Par Alice Turquois|12 janvier 2024||0 comments

La MJC vous propose des cabarets jazz 3 fois par an. La première partie est assurée par les ateliers jazz de la MJC et suivie d’un groupe ou atelier en découverte. Le repas est inclus dans le prix.

Gary Brunton – Night Bus

Aller plus loin, être ouverts, être prêts à aller dans n’importe quelle direction, telle est la voie que suit l’artistes pour ce projet. Une intention qui accueille l’imprévu et la spontanéité, qui provoque, qui « ne cherche pas à être confortable » comme le souligne Gary Brunton, leader et compositeur assumé. Gary Brunton n’hésite pas à prendre des risques artistiques, à travers l’écriture et le choix du répertoire, se jouant des métriques, mêlant avec audace swing, groove rock, jazz valse, bossa nova, parfois à l’intérieur même d’un morceau, comme dans Mingus’ House, qui vient évoquer par une succession de parties distinctes la vie musicale de Charles Mingus, dont l’oeuvre et l’histoire ont profondément touché Gary Brunton. Il écrira même un texte à son effigie.

Le projet se situe donc au croisement de plusieurs esthétiques. D’abord, il y a la tradition : les trois musiciens ont croisé la route de ceux qui ont changé l’histoire du jazz. Gary Brunton a étudié avec Gary Peacock, Ray Brown, Dave Holland ; un de ses premiers souvenirs à Paris, lorsqu’il avait vingt ans, reste ses concerts avec Michel Graillier, qui lui avait partagé la grille d’accords de How Deep Is The Ocean qu’il jouait avec Chet Baker.

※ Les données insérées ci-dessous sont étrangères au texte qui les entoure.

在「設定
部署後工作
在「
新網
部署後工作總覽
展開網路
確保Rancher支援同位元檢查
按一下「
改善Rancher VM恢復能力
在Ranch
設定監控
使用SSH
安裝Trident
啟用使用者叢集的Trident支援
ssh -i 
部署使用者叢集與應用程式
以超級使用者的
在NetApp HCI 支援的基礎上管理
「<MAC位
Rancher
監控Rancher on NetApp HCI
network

Dans cet opus, le groupe nous fait également part de son amour pour le rock et la pop anglo-saxonne. Ils ont tous grandi avec la musique des Beatles, des Stones et de David Bowie. Ce dernier, disparu il y a tout juste cinq ans, a toujours influencé Gary Brunton de par sa personnalité, sa grande ouverture musicale et ses constants changements de style. Il lui inspire deux reprises, dont l’immense Ashes to Ashes, vif souvenir de l’enfance du contrebassiste, qu’il reprend ici en solo, comme une parenthèse, introduit par une improvisation en forme de prélude, Once a Claret, qui met à l’honneur son instrument.

L’atelier de la MJC Le Swing dans tout ses états assurera la première partie de la soirée.